• _PASSAGE FOR REVIEW_:
*** Block opens ***

On December 10, 2019, in connection with the closing of the
business combination between Vertiv Holdings, LLC and GS
Acquisition Holdings Corp, now known as Vertiv Holdings Co (the
“Company”), the Company entered into a Tax Receivable Agreement
(the “Prior Agreement”) with VPE Holdings, LLC (the “Stockholder”),
an affiliate of Platinum Equity, LLC. Under the Prior Agreement,
the Company generally agreed to pay the Stockholder 65% of the cash
tax savings in U.S. federal, state, local and certain foreign taxes
that the Company actually realized (or was deemed to realize) in
periods after the closing of the business combination as a result
of (i) increases in the tax basis of certain intangible assets of
the Company resulting from certain pre-closing acquisitions, (ii)
certain U.S. federal income tax credits for increasing research
activities and (iii) tax deductions in respect of certain business
combination expenses. In the twelfth year of the Prior Agreement,
the Company was required to make an additional payment to the
Stockholder based on 65% of the remaining tax benefits that had not
been realized under the Prior Agreement.

*** Block closes ***

• _EXERCISE INSTRUCTIONS_:
[1] According to the passage on the tax receivable agreement, what percentage of the cash tax savings did the Company generally agree to pay the Stockholder?
[2] Reproduce the passage on the tax receivable agreement word for word, from "certain U.S. federal" up to and including "the Prior Agreement.".
[3] Take the passage on the tax receivable agreement further, continuing it after its last sentence.

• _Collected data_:
*** Block opens ***

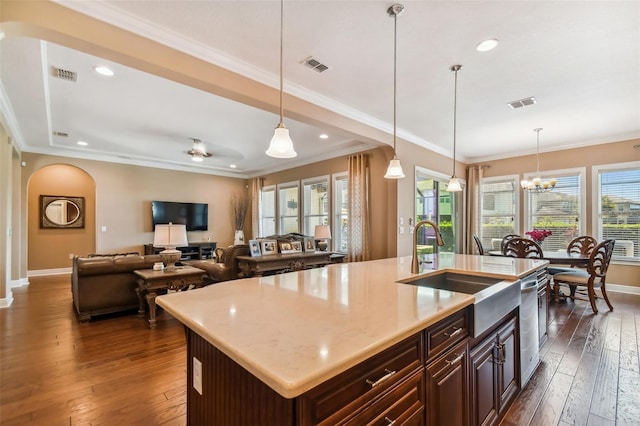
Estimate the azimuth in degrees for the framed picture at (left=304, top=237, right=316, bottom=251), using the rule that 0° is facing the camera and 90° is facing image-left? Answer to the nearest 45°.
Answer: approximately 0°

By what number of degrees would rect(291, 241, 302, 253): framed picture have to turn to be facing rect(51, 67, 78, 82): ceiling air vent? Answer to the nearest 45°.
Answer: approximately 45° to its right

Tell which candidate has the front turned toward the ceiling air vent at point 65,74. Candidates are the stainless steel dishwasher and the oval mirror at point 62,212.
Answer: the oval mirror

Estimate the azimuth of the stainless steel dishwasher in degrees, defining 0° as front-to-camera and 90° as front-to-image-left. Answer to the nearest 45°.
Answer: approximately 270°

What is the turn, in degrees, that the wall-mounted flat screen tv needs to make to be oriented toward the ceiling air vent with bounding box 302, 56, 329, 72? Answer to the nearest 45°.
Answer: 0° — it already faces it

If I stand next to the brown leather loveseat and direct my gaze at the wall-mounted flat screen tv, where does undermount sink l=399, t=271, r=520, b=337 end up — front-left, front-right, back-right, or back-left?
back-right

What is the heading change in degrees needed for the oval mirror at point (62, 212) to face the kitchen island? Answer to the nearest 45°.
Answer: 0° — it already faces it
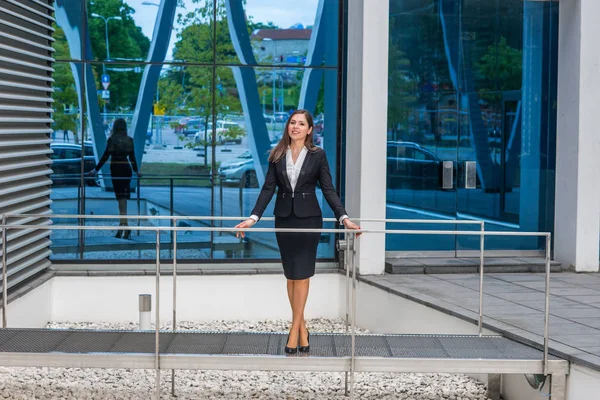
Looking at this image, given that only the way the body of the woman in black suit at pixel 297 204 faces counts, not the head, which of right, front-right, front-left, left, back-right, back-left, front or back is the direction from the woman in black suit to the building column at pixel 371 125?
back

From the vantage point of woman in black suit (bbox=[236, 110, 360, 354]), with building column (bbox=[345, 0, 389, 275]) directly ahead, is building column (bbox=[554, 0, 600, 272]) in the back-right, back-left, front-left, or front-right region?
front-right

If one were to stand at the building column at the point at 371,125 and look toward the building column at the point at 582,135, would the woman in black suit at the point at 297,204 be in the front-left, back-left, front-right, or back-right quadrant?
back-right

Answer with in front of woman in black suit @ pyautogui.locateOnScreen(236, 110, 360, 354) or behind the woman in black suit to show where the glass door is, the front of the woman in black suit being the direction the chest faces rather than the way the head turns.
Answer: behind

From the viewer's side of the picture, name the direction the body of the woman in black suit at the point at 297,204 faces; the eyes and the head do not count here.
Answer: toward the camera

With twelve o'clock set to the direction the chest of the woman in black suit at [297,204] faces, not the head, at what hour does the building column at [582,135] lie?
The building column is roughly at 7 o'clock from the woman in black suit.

*** Block closes ***

• _EXPECTED OUTPUTS_:
[1] 65% of the cash tax savings.

[2]
certain U.S. federal income tax credits for increasing research
activities and (iii) tax deductions in respect of certain business
combination expenses. In the twelfth year of the Prior Agreement,
the Company was required to make an additional payment to the
Stockholder based on 65% of the remaining tax benefits that had not
been realized under the Prior Agreement.

[3]
On December 31, 2021 (the “Effective Date”), the Company and the
Stockholder entered into that certain TRA Repurchase Agreement (the
“Agreement”), pursuant to which the parties agreed to amend and
supplement the Prior Agreement to replace the Company’s remaining
payment obligations under the Prior Agreement with an obligation to
pay $100 million in cash in two equal installments (the “TRA
Repurchase”). Following the Effective Date, no payments under the
Prior Agreement will be made or owed by the Company to the
Stockholder, except for the installment payments (and any accrued
interest thereon). The first installment payment will be due on or
before June 15, 2022, and the second installment payment will be
due on or before September 15, 2022. Upon receipt of the second
installment payment, the Agreement will terminate and the Company
will not be required to make any further payments to the
Stockholder pursuant to the Agreement or the Prior
Agreement.
In the event of a change of control of the Company prior to
delivery of the second installment payment, all unpaid installment
payments (together with any accrued interest thereon) will
accelerate and become payable upon the consummation of such change
of control. In addition, in the event of a material breach by the
Company of any of its material obligations under the Agreement, all
unpaid obligations under the Agreement will accelerate and become
payable immediately and will accrue interest at a rate equal to the
lesser of the Default Rate and the Maximum Rate (each, as defined
in the Prior Agreement) until satisfied in full.
As of November 4, 2021, the Stockholder beneficially owned
37,955,215
shares of the Company’s Class A common stock, representing
approximately 10% of the Company’s outstanding Class A common
stock. In accordance with the Company’s Related Person Transactions
Policy, the Agreement and the transactions contemplated thereby
were reviewed and approved by the Audit Committee of the Board of
Directors of the Company.
The foregoing description of the Agreement does not purport to be
complete and is qualified in its entirety by reference to the full
text of the Agreement, which is filed as Exhibit 10.1 hereto and is
incorporated herein by reference.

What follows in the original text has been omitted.